• _What is being asked_
Count up the lines of the data below that contain the string "linejoin", then give only the total.
········
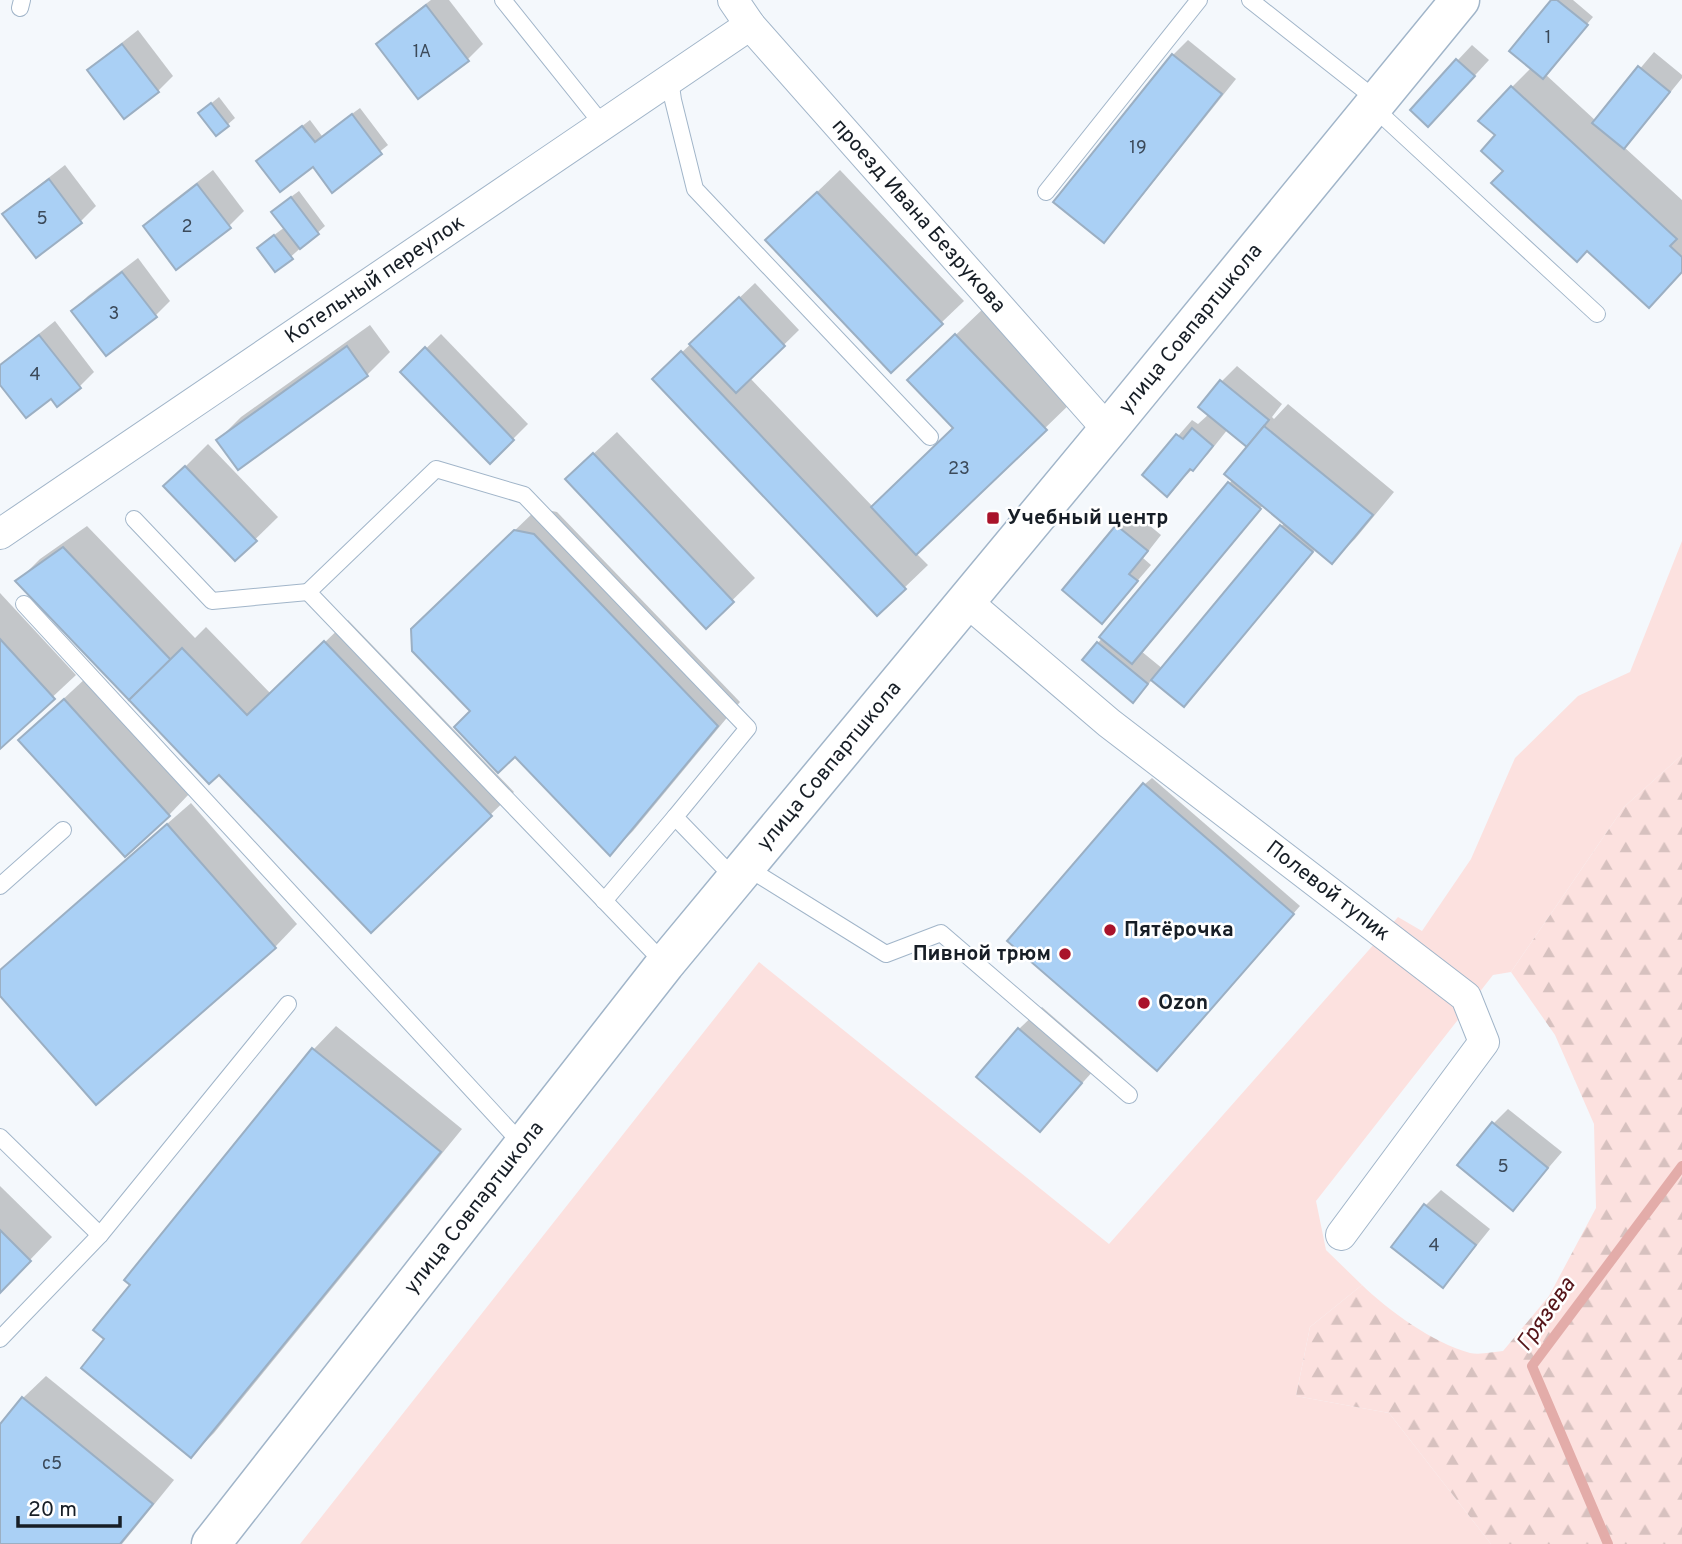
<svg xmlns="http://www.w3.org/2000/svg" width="1682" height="1544" viewBox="0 0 1682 1544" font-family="Overpass,sans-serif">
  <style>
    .green { fill: #fce1df }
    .forest { fill: url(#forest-firs) }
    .shadow { fill: #0003; fill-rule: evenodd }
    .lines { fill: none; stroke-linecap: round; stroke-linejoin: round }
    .stream { stroke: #e3aca9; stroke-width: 10 }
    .building { fill: #aad0f5; stroke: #9bafc3; stroke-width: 2 }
    .service-casing { stroke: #a1b5c9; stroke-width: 18 }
    .minor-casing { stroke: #a1b5c9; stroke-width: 32 }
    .tertiary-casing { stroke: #a1b5c9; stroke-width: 41 }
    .service { stroke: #fff; stroke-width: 16 }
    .minor { stroke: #fff; stroke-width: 30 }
    .tertiary { stroke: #fff; stroke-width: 38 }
    .poi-dot { fill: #a9132a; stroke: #fff; stroke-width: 2.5 }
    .labels { text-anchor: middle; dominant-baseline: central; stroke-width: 5; stroke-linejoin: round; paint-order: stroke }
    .number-label { font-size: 18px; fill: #3c4a5a }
    .street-label { font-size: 21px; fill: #171e26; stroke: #fff }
    .poi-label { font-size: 21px; font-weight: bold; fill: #171e26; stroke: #fff; text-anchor: start }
    .water-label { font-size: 23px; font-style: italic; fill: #551418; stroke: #fff }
  </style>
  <defs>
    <pattern id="forest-firs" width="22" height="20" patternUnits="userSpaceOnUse" patternTransform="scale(1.75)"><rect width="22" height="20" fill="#fce1df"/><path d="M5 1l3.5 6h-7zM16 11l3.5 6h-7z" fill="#d7c1bf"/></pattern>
  </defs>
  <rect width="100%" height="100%" fill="#f4f8fc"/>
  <polygon class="green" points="1682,541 1682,755 1624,807 1511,972 1493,975 1316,1201 1326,1250 1362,1285 1310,1327 1296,1396 1389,1413 1491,1544 300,1544 759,962 1109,1244 1398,917 1422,931 1471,859 1515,758 1578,696 1630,672"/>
  <path class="forest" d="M1682 755V1544H1491L1389 1413 1296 1396 1310 1327 1362 1285C1389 1311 1433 1343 1470 1353 1480 1355 1493 1352 1503 1351L1549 1296 1596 1208 1594 1124 1555 1035 1511 972 1624 807Z"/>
  <g class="shadow">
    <polygon points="431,0 449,0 483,44 468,59 419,97 378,44 393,29"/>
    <polygon points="1553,0 1573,0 1593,17 1545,74 1596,121 1654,52 1682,75 1682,78 1638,132 1624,147 1682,200 1682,271 1505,171 1497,135 1512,87 1532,67"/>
    <polygon points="138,30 173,76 158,91 125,117 90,71 105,56"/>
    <polygon points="1188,40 1236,79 1118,226 1104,241 1173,55"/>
    <polygon points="1472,45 1489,60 1443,110 1412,109"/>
    <polygon points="219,97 235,118 217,134 208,106"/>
    <polygon points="360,108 388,145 332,190 313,165 266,154 310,120 322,136"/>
    <polygon points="65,165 96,206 81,221 36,256 5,215 20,200"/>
    <polygon points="213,170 244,211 229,226 145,226 160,211"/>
    <polygon points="840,170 964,301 941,323 790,218"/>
    <polygon points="299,191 325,226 276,270 266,241 285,227 280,205"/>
    <polygon points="138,258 170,301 155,316 73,311 88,296"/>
    <polygon points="755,283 799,330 750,378 873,507 955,427 940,350 986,306 1075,399 916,553 928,565 877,614 677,357"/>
    <polygon points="55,321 94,372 79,387 51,396 0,382 0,365"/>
    <polygon points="370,325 390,352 367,375 218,440 241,417"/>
    <polygon points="441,334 528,424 490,462 402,372"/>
    <path d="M1237 366 1282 404 1272 417 1274 419 1288 404 1394 492 1355 539 1332 561 1316 548 1191 698 1153 679 1133 700 1098 643 1233 479 1255 441 1228 429 1208 454 1167 494 1144 475 1192 420 1198 424 1209 414 1222 381ZM1264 504 1285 522 1163 669 1141 651Z"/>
    <polygon points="617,432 755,578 706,626 590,457"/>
    <polygon points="208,444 278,517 235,559 166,486"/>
    <polygon points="538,508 557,512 740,702 633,831 610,854 436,607"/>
    <polygon points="1132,511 1161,535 1143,558 1151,565 1102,622 1065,590"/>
    <polygon points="87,526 195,638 206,627 271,694 348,620 514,792 371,930 219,773 18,581 40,559"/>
    <polygon points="0,593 76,675 0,746"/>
    <polygon points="87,677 191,792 169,815 43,718"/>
    <polygon points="1152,778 1300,906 1164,1062 1145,784"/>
    <polygon points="191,803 297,924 275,947 0,993 0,971 12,959"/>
    <polygon points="1042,1007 1103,1060 1040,1130 1019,1029"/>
    <polygon points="336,1026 462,1129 214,1433 191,1456 107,1338 133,1285 126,1279 314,1049"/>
    <polygon points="1508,1109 1562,1152 1513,1209 1493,1124"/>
    <polygon points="0,1186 52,1237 0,1291"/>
    <polygon points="1441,1190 1490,1229 1457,1270 1442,1285 1393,1246 1426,1205"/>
    <polygon points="46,1376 174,1480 122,1544 0,1544 0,1427 23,1398"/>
  </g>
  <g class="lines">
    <polyline class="stream" points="1608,1544 1532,1366 1682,1166"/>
  </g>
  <g class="building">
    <polygon points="1551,0 1557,0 1588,25 1543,79 1509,51"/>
    <polygon points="426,5 469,61 418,99 376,44"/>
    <polygon points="122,44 159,92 124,119 87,70"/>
    <polygon points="1172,54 1222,94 1104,243 1053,202"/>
    <polygon points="1456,59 1475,76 1428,127 1410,110"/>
    <polygon points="1638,66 1670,92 1624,149 1592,123"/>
    <polygon points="1511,86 1677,239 1670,246 1682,257 1682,272 1649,308 1587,251 1577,262 1491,183 1503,171 1481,151 1495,135 1478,121"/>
    <polygon points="211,103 229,126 216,136 198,113"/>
    <polygon points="352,114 382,154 332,193 313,167 280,192 256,161 302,126 315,142"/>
    <polygon points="49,179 82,223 36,258 2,214"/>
    <polygon points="197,184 231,228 176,270 143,226"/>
    <polygon points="817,192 943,324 891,373 765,240"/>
    <polygon points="291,197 319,234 300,249 271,212"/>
    <polygon points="274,235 293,259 275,272 257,248"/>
    <polygon points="122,272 157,317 106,356 71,311"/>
    <polygon points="739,297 785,346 736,393 689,344"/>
    <polygon points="955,334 1047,430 916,555 871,507 953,428 907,380"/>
    <polygon points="39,335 81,388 57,407 51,399 26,418 0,385 0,365"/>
    <polygon points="347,346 368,376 238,470 216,440"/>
    <polygon points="425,347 514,440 490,464 400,372"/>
    <polygon points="681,351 906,589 877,616 652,379"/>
    <polygon points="1220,380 1269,420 1247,447 1198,407"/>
    <polygon points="1264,426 1373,515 1332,564 1224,474"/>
    <polygon points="1192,428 1213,446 1193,471 1190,469 1167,497 1142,475 1176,434 1183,439"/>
    <polygon points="593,453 734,602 706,629 565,479"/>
    <polygon points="185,466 257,541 235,561 163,486"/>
    <polygon points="1228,482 1261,509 1132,664 1099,637"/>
    <polygon points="1116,525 1148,551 1129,574 1138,581 1102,624 1062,590"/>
    <polygon points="1280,525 1313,552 1184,707 1151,680"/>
    <polygon points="514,530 534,534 718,726 610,856 515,757 498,773 454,727 470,711 412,651 411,629"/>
    <polygon points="63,547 171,660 129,700 15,581"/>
    <polygon points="0,639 55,699 0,749"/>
    <polygon points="324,641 492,816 371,933 219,775 209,784 129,700 182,648 247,715"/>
    <polygon points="1097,642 1148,684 1133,703 1082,660"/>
    <polygon points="64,699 170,816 125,857 18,740"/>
    <polygon points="1143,783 1294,914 1157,1071 1007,941"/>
    <polygon points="167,824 276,948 96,1105 0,996 0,970"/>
    <polygon points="1018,1028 1082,1083 1040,1132 976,1077"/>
    <polygon points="312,1048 441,1152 191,1458 81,1368 104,1339 93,1330 130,1285 124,1280"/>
    <polygon points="1492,1122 1548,1168 1513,1211 1457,1165"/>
    <polygon points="1424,1204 1476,1245 1443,1288 1391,1247"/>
    <polygon points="0,1230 31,1261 0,1293"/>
    <polygon points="22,1397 153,1504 120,1544 0,1544 0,1424"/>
  </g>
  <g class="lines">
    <defs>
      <g id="service">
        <polyline points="503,0 603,125"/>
        <polyline points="1250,0 1378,101"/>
        <polyline points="20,8 22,0"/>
        <polyline points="670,79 673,100 695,189 930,437"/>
        <polyline points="1373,107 1597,314"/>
        <polyline points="1046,192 1199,0"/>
        <polyline points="134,519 212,601 308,592"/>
        <polyline points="24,604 523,1145"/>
        <polyline points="746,867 886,954 941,933 1129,1095"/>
        <polyline points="0,886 63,830"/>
        <polyline points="604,901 675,817"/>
        <polyline points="665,964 308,592 436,469 524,495 748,728 675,817 735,879"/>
        <polyline points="0,1137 100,1235"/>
        <polyline points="0,1339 100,1235 288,1004"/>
      </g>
      <g id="minor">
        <path id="s1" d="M733 0 750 25 1108 430"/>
        <path id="s2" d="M0 534 750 25"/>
        <path id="s3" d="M966 601 1109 723 1466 997 1484 1042 1341 1235"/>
      </g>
      <g id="tertiary">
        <path id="s4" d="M211 1544 665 964 1108 430 1460 0"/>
      </g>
    </defs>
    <use href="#service" class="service-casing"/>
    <use href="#minor" class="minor-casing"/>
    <use href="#tertiary" class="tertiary-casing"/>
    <use href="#service" class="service"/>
    <use href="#minor" class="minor"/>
    <use href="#tertiary" class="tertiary"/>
  </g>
  <g class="poi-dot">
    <rect x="986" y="511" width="14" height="14" rx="3.5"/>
    <circle cx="1110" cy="930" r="7"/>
    <circle cx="1065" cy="954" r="7"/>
    <circle cx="1144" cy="1003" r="7"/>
  </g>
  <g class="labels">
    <g class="number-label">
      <text x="1548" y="38">1</text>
      <text x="422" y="52">1А</text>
      <text x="1138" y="148">19</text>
      <text x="42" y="219">5</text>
      <text x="187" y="227">2</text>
      <text x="114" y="314">3</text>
      <text x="35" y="375">4</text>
      <text x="959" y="469">23</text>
      <text x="1503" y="1167">5</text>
      <text x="1434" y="1246">4</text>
      <text x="52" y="1464">с5</text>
    </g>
    <g class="street-label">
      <text stroke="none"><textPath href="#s1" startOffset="285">проезд Ивана Безрукова</textPath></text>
      <text stroke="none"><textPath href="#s2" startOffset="453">Котельный переулок</textPath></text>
      <text stroke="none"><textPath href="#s4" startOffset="1561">улица Совпартшкола</textPath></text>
      <text stroke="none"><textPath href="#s4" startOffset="994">улица Совпартшкола</textPath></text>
      <text stroke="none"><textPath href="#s3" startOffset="464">Полевой тупик</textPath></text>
      <text stroke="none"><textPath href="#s4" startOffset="427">улица Совпартшкола</textPath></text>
    </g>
    <g class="poi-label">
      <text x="1007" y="518">Учебный центр</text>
      <text x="1124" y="930">Пятёрочка</text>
      <text x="1051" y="954" text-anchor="end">Пивной трюм</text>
      <text x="1158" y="1003">Ozon</text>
    </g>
    <g class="water-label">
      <text transform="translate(1547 1315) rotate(-55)">Грязева</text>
    </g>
  </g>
  <path d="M18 1516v10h102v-10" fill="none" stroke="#171e26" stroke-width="3.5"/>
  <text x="28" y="1516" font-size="21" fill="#171e26" stroke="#ffffff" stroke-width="5" paint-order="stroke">20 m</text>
</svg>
········
• _Answer to this exercise_
2